Within the data below, find the string "oraz" and return each line where it occurs.
(Beginning of DATASET RECORDS)
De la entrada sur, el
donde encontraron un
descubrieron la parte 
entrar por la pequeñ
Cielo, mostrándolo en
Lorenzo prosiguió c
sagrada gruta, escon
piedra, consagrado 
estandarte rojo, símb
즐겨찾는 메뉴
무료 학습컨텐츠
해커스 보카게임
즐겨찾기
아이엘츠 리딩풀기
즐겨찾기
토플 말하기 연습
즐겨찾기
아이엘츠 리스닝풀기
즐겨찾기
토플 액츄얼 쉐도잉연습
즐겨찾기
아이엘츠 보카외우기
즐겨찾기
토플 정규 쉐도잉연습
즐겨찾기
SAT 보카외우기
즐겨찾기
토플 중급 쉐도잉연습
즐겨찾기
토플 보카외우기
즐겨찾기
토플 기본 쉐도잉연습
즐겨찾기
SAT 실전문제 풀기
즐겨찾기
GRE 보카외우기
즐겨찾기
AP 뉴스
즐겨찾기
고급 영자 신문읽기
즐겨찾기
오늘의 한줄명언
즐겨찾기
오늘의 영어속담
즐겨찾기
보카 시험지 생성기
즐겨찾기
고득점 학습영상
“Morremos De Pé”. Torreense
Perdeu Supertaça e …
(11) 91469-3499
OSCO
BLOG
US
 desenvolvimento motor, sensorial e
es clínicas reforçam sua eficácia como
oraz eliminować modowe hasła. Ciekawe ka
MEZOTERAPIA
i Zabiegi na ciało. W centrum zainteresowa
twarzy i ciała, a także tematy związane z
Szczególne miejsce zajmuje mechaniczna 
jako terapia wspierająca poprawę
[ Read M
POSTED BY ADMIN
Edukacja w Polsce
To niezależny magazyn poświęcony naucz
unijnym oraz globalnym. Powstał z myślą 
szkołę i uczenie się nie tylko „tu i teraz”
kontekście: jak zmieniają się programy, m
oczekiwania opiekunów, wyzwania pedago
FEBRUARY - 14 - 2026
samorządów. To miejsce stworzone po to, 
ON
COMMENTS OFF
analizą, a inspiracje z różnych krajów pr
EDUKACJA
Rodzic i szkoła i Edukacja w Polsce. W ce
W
(End of DATASET RECORDS)
§ **EXERCISE OUTPUT**
oraz eliminować modowe hasła. Ciekawe ka
unijnym oraz globalnym. Powstał z myślą 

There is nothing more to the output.